12,837 posts, read 9,037,151 times
Reputation: 34899
Quote:
Originally Posted by jobaba View Post
Too many to count, but they've all been small mistakes, like mistakes on forms and calculation mistakes that have been caught before the project goes out the door.

With the amount of work that has to be done in timeframes at most corporate workplaces to try and maximize revenues it is IMPOSSIBLE not to make mistakes.
This. We've all heard the saying "If you don't have time to do it right, when will you find time to do it over?" haven't we? What I've discovered over the years is there is always time to do it over. Management wants things RIGHT NOW, regardless of quality. But once there panic for RIGHT NOW is satisfied, it goes on their desk to be ignored for a while and maybe never looked at again. If they do look at it, they may ask a specific question that you can then find the answer for when they ask.

◇ ◇ ◇ ◇ ◇

:: LIST OF TASKS ::
A: In the forum post, what does management want regardless of quality?
B: Copy the part of the forum post starting with "12,837 posts, read" and going on through "out the door.".

◇ ◇ ◇ ◇ ◇

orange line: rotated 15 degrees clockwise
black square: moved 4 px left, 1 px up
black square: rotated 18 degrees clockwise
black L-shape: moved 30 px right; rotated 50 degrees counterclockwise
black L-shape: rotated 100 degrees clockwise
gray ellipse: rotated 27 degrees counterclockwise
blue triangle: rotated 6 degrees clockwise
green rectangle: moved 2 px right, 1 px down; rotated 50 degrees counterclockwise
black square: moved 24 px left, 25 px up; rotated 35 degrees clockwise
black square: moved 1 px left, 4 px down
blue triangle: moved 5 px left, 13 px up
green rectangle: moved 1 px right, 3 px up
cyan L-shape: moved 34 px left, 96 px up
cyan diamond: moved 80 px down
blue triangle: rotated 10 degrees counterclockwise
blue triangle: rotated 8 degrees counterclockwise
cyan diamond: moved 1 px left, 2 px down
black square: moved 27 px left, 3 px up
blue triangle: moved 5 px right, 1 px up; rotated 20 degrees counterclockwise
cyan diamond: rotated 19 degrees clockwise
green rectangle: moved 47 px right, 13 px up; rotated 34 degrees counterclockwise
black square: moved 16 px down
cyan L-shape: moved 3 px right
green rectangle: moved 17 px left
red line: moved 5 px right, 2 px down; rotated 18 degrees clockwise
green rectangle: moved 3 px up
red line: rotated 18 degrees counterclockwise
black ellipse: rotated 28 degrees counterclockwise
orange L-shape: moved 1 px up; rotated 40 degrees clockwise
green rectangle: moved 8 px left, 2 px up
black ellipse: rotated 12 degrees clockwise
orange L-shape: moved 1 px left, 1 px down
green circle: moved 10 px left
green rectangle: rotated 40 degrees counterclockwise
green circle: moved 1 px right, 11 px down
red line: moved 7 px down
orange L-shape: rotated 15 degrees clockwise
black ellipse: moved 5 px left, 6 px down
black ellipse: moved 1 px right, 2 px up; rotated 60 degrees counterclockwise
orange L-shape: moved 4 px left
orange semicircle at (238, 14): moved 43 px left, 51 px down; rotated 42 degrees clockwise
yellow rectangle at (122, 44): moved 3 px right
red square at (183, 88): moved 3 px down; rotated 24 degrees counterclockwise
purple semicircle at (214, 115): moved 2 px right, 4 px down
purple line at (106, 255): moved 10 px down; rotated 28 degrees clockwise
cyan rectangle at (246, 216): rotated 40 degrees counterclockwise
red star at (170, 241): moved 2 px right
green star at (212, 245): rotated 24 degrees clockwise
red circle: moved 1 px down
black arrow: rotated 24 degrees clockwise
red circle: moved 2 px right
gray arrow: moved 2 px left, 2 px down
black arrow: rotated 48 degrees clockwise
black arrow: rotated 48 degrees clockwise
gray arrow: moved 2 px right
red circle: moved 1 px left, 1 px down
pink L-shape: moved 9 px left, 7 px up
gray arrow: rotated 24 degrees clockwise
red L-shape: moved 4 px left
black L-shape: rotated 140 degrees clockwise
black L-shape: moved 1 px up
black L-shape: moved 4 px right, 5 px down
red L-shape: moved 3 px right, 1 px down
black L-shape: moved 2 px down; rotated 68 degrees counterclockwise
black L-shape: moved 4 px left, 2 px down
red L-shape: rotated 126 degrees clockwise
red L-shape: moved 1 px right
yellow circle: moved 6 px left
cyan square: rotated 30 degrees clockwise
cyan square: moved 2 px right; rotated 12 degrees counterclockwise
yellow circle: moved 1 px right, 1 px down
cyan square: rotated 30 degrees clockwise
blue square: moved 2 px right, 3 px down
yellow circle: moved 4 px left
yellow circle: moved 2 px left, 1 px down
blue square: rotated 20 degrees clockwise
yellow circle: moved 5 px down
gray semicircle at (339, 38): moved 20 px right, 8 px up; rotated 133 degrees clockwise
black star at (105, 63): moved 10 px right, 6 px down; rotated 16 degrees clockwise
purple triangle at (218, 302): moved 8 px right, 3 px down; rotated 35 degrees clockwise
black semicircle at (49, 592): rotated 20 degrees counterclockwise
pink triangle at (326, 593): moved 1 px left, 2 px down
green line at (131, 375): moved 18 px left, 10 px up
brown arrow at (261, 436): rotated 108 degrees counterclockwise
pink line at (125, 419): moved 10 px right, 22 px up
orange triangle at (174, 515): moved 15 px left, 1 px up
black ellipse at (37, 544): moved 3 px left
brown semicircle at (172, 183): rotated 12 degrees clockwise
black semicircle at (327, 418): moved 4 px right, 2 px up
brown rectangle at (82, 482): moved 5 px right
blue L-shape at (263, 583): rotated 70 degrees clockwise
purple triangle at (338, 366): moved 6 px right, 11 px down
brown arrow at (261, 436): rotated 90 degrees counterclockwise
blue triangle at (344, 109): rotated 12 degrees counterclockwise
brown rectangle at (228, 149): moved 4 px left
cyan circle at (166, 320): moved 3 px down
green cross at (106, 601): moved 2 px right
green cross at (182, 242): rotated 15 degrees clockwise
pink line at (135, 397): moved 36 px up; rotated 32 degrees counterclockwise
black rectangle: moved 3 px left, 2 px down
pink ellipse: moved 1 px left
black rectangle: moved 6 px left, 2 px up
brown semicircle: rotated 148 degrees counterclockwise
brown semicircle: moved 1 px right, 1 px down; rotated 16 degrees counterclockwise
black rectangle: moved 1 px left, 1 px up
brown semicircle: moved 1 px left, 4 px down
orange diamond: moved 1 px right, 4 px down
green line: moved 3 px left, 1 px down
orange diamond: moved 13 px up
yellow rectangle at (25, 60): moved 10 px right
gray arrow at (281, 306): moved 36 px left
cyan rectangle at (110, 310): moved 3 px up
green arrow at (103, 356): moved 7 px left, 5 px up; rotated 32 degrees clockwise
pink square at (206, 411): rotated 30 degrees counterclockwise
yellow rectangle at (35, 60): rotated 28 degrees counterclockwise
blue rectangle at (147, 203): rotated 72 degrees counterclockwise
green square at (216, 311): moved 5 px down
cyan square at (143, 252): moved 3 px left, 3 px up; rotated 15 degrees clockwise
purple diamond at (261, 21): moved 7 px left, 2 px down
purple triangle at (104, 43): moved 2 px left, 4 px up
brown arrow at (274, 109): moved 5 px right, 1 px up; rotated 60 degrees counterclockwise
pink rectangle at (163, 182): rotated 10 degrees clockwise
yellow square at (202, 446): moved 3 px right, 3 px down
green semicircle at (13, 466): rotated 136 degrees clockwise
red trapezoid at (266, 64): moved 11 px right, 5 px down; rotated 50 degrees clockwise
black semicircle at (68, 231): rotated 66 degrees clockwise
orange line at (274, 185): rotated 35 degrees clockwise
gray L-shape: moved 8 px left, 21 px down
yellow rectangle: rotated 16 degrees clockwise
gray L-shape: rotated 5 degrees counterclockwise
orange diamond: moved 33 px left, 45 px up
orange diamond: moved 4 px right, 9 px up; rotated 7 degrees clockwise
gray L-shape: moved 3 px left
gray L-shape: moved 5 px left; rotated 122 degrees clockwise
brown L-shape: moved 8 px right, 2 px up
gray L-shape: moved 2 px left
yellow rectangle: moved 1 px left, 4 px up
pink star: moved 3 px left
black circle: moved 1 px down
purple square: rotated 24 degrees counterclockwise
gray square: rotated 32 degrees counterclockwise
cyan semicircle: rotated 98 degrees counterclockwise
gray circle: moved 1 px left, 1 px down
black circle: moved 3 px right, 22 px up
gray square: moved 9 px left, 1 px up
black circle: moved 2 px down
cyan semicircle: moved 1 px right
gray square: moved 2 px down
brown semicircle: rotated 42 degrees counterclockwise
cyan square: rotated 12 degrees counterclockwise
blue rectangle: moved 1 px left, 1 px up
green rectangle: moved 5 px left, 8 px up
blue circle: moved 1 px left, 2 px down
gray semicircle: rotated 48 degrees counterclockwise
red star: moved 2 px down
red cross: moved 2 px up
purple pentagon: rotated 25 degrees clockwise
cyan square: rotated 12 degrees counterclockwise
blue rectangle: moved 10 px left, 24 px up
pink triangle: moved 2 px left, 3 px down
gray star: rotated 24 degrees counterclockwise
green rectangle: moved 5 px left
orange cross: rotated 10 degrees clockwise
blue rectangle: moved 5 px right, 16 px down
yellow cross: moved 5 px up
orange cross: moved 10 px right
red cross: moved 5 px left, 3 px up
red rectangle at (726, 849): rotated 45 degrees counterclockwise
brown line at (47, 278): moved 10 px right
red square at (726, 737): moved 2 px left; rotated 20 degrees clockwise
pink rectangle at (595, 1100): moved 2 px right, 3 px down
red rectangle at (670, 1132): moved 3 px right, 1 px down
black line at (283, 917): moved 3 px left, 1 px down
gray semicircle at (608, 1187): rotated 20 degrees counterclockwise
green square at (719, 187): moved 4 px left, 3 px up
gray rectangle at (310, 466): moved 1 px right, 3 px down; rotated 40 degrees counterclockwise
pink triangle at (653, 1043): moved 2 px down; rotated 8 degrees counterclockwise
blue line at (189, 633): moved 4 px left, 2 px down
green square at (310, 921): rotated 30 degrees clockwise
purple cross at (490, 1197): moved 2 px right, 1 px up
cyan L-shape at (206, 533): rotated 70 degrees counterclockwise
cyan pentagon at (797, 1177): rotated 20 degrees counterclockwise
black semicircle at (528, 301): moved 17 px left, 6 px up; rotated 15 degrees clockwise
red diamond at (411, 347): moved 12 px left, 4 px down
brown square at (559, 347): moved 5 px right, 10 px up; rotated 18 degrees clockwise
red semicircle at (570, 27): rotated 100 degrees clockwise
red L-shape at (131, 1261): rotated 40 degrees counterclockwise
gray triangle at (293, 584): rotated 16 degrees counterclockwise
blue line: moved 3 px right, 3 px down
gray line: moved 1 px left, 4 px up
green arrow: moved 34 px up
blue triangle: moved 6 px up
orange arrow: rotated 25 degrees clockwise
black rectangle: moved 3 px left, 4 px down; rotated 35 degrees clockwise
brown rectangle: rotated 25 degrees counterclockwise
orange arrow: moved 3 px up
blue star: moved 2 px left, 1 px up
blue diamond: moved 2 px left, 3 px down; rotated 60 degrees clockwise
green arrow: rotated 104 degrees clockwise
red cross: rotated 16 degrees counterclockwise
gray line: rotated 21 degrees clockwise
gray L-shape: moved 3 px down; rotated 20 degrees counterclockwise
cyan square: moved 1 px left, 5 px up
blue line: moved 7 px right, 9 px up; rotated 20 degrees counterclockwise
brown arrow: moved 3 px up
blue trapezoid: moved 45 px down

◇ ◇ ◇ ◇ ◇

:: THE REPLIES ::
A: Things RIGHT NOW.

B:
12,837 posts, read 9,037,151 times
Reputation: 34899
Quote:
Originally Posted by jobaba View Post
Too many to count, but they've all been small mistakes, like mistakes on forms and calculation mistakes that have been caught before the project goes out the door.